=== TEXT EXCERPT ===
● ● ●
The motivation for choosing Hamlet (for which a review copy was supplied) is right there on the cover. Penguin are refreshingly taking the logical assumption from the first Folio as explained by Steve Roth in 'Hamlet: The Undiscovered Country' that based on evidence in the gravedigger scene, the Danish prince is a teenager, just sixteen years (and not thirty as theatrical tradition has it), which means that the play has a better chance of resonating with the target audience. So there he is, a fresh faced Justin Bieber lookalike, clutching Yorrik’s skull. The synopsis on the back emphasises this by describing Hamlet up-front as a “young prince”.

The Text

Open the cover, though, and after the title page we find a reprint of GB Harrison’s original Penguin edition from 1937 which I previously reviewed at this link under its other guise in the Penguin Popular Classic edition. Short of a whole new editorial, this is a fairly good choice because of its simple but detailed approach to Shakespeare’s biography and Elizabethan staging. In this context, the handy glossary at the back of the book also reads like the Urban Dictionary and included words which would be no less unusual in teen speak now: “drossy: scummy”, “fordo: destroy” and “milch: moist”.

How is it, my lord?

My few reservations about the text are carried over as well, if not moreso since in this context its more likely to find use in an educational context were the information being given to a student and what they believe could effect their exam marks. Plus, however lush the cover, this is still the repackaging of material which is available for five pounds less elsewhere. Nevertheless, the philosophy behind the Spine Breakers editions is to be applauded and I’m sure Harrison would be pleased to see his work still being used to help introduce Shakespeare to a new audience all of these years later.

Hamlet (Spinebreakers). Edited by Dr. G B Harrison. Published by Puffin Books. £6.99 paperback. ISBN: 9780141331836 (for which a review copy was supplied)

Saturday, June 26, 2010

Hamlet: The Game

Independent game producer mif2000 have produced an old school shareware point and click version of the play. A time limited version is available at this link, as well as a trailer. Author Deins Galanin has been interviewed by Joystiq:
One thing I'm proud of is the unique puzzles you won't see in any other game-they are very hard and extremely simple at the same time. However, my greatest pride is the way we managed to adapt the Hamlet story to the game's setting. At first glance, you may think that all the game and the play have in common is the title, but if you take a closer look, you'll realize that the game has all of the key events of the famous tragedy, as well as its main characters-although they're transformed nearly to absurdity.
I've not had time to play it yet, but the graphics bring to mind Ren and Stimpy and those other 90s Nickelodeon cartoons.

Thursday, June 24, 2010

Hamlet (Penguin Shakespeare). Introduction by Alan Singfield. Text edited by Professor T. J. B. Spencer.

Who's There?

There’s something rather legendary about The New Penguin Shakespeare editions of his plays (for which a review copy was supplied). In nearly all of the television documentaries I've seen across the years, when actors are projecting at each other in rehearsal rooms they’ve almost all had an RSC now NT endorsed Penguin paperback sitting tightly in their hands or folding over by the spine. They’re very tactile, with their soft covers and thin paper, which make it possible to roll them up like scrolls and toss lightly to one side when the words are finally flowing from memory.
● ● ●
=== STORED DATA ===
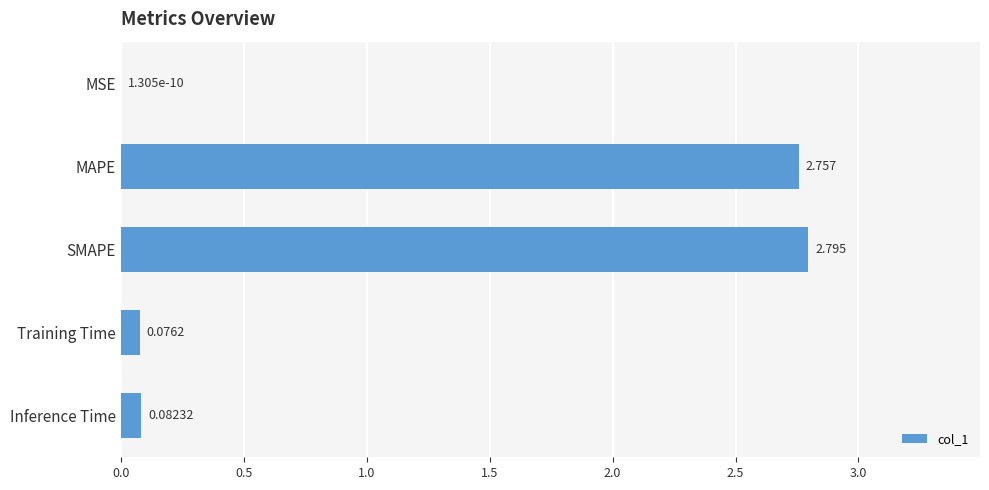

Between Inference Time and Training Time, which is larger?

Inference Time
● ● ●
=== STUDY QUESTIONS ===
a) Using the Hamlet reviews, decide whether each statement agrees with the text, answering yes or no and quoting the words that settle it: (i) The Spine Breakers edition reprints GB Harrison's 1937 Penguin edition. (ii) The Spine Breakers edition costs less than the same material elsewhere. (iii) The reviewer has already played the Hamlet game.
b) Continue the Hamlet reviews from the point where they stop.
The material after the Hamlet reviews comes from a separate source.

=== ANSWERS FOR THIS EXERCISE ===
a)
(i) Yes: "a reprint of GB Harrison’s original Penguin edition from 1937"
(ii) No: "this is still the repackaging of material which is available for five pounds less elsewhere"
(iii) No: "I've not had time to play it yet"

b)
Clare Melinsky is a British illustrator specialising in lino-cuts in colour and black and white following the style of traditional woodcuts. She's provided elements for all of the new series of Penguin Shakespeares and reproductions are available through her website, hand printed at the cost of £90-£120. As an aside Melinsky's recently been asked to produce covers for a new edition of the Harry Potter novels.

Publication Data

Penguin originally published a slender edition in the pre-post World War II (which still survives in reprint I reviewed last week). The New editions arrived in the 70s and 80s, with a simple rendering of the text, uncluttered by the footnotes of more academic additions – which is probably what made them so attractive to actors. The commentary was at the back, ready for consultation when a disagreement develops about the meaning of the words, or as a starting point for the director’s interpretation.

The Text

Those elements are continued in this 2005 edition and indeed the play is exactly the same text, account and commentary edited by Professor T. J. B. Spencer that is also in print as part of the four tragedies omnibus I wrote about the other day. With other publishers rushing out new versions of the text, it’s interesting that Penguin are happy to stand behind a version from three decades ago for their main edition, though perhaps after four hundred years it’s the reading of the play which is important less than textual matters.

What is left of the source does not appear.